M.D. Nalapat
Manipal, India — Although it would be a tad
unfair to compare him to a confidence trickster, Pakistan's army-appointed
President Pervez Musharraf has survived by convincing a series of patrons to
back him, only to let them down later.
After the dour but straightforward Jehangir
Karamat was sacked as the army's chief of staff by former Prime Minister Nawaz
Sharif for publicly asserting that the military had the decisive say in matters
of national security, Musharraf' convinced Sharif that he would be a pliant
replacement for the sacked general. This was an important consideration at a
time when both Sharif and his brother Shahbaz were reported to be examining the
military's links to the immensely lucrative narcotics trade.
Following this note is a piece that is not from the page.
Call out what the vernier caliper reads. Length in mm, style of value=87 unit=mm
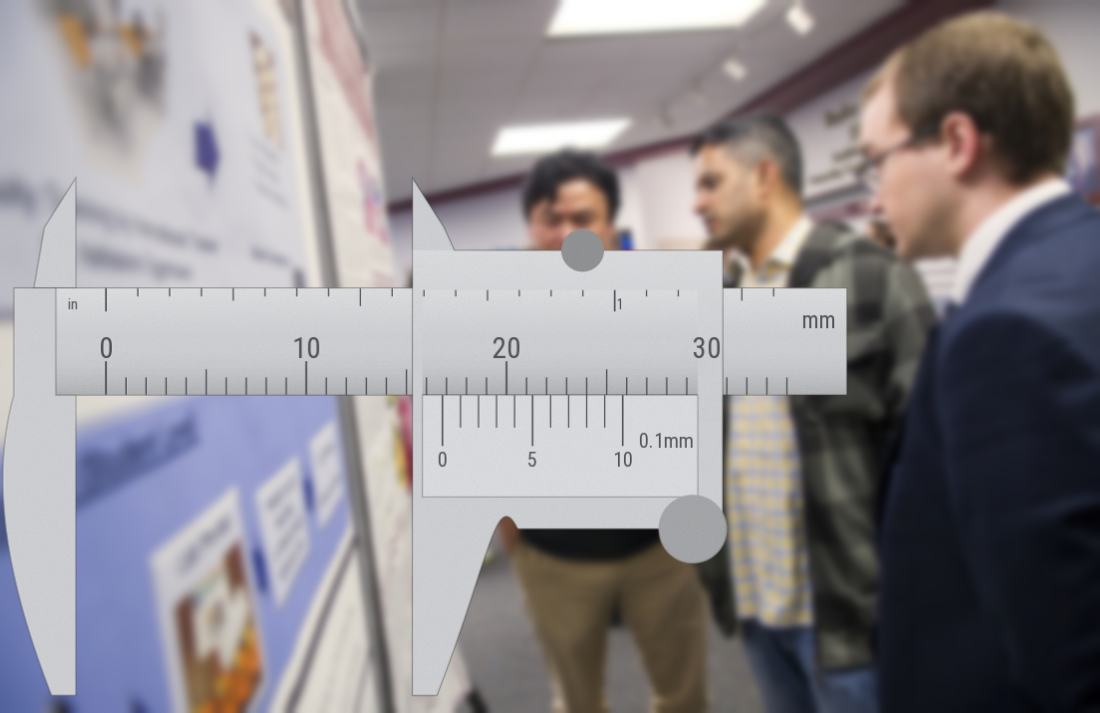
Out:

For decades, ever since the Afghan jihad
began in 1980, opium and its derivatives have been leveraged by elements in
uniform in Pakistan to generate cash, not just to send their children abroad to
study, but also to fund such "black" operations as the jihad against
Indian rule in Kashmir. Politicians in Pakistan, not known for abstemious
behavior, watched with envy the flow of profits from the illegal trade -- the
primary reason the military wanted to retain control of Afghanistan through the
Taliban -- and looked for an opportunity to muscle in.
With the assumption of office by the
"spineless" Musharraf, that moment appeared to have arrived. It
vanished in a cloud of dust, however, when U.S.-supplied tanks buttressed a
coup in 1999 that once again put the military in the driver's seat. Less than a
year later, the four army generals who had launched the coup that placed
Musharraf in power were themselves edged out by a "chief executive"
(later president) of Pakistan eager to show who was boss.
Since then, Musharraf has placed no fewer
than 37 presumed loyalists into top command positions within the military. He
has given their men -- being a Wahabbi state, the women of Pakistan are not
considered good enough to command -- hundreds of well-paying (in both salary
and bribes) jobs in the Pakistan state sector.